**** Selected extract ****
The Federal District Court for the Southern District of New York has allowed a class of 6,500 plaintiffs to pursue their complaint against several investment companies for violations of the Workers Adjustment and Notification, or WARN, Act. In doing so, the court in In re Vogt, 2004 WL 187153, adopted and applied not the traditional piercing-the-corporate-veil test but instead the more narrowly focused and easier to establish “DOL test,” based on the Department of Labor's WARN regulations.

This case should be of concern to all employers, not just equity investors. The nation's economy now seems to be hovering between recession and recovery. Thus, employers may find themselves laying off employees for reasons as diverse as making way for strategic outsourcing, to facilitating effective integration of mergers and acquisitions, to true life-or-death restructuring. This new decision, then, makes the assertion of liability against parent companies and equity owners easier to establish and may give encouragement to effected employees to seek WARN penalties against deeper pockets.

WARN's Provisions

Born out of a spate of rust-belt plant closings, WARN sought to soften the blow of job loss to workers and their families by providing some advance notice, allowing them transition time to different employment. WARN applies to employers with at least 100 employees and requires at least 60 days' notice to their employees before mass layoffs or plant closings. A principal enforcement mechanism of the Act permits employees to seek damages from their employer in federal court in an amount equivalent to 60 days' pay and fringe benefits when the employer fails to give proper notice of a mass layoff. The Act allows employees to pursue these actions as a class.

The Vogt Action

The Vogt plaintiffs ' some 6,500 laid-off employees ' took advantage of these class provisions, suing eight investment companies that together owned or controlled the majority of the stock of their employer, Outboard Motor Corporation, or OMC, a manufacturer of outboard motors. Plaintiffs claimed that these defendant investment companies de facto controlled OMC, directed their layoffs and caused OMC to file for bankruptcy. Plaintiffs sought 60 days' pay and benefits for each person in the class, plus costs and attorneys' fees.
****
[Work instructions]
A) Repeat the WARN Act article word for word from "The Vogt plaintiffs" up to and including "and attorneys' fees.".
B) List every reason for laying off employees that the WARN Act article names.
Answer from the WARN Act article alone.
**** Dataset extract ****
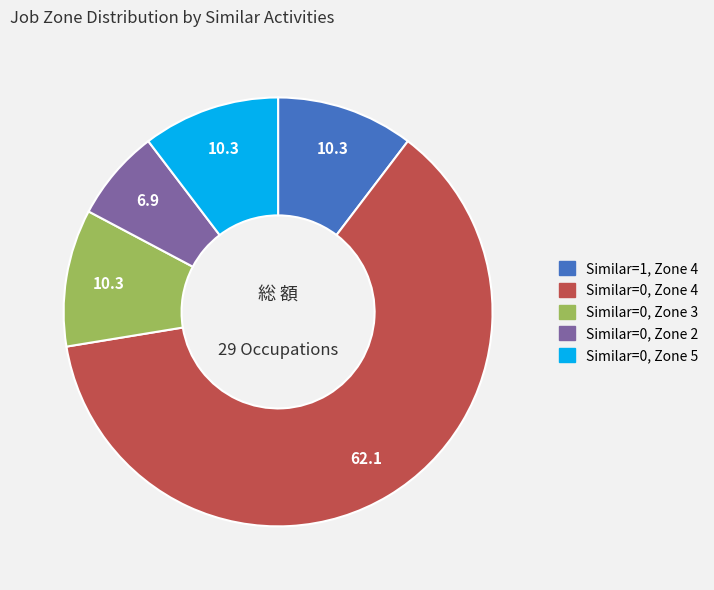

Is there a majority slice in this chart?

Yes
****
[Expected results]
A)
The Vogt plaintiffs ' some 6,500 laid-off employees ' took advantage of these class provisions, suing eight investment companies that together owned or controlled the majority of the stock of their employer, Outboard Motor Corporation, or OMC, a manufacturer of outboard motors. Plaintiffs claimed that these defendant investment companies de facto controlled OMC, directed their layoffs and caused OMC to file for bankruptcy. Plaintiffs sought 60 days' pay and benefits for each person in the class, plus costs and attorneys' fees.

B)
- Making way for strategic outsourcing
- Facilitating effective integration of mergers and acquisitions
- True life-or-death restructuring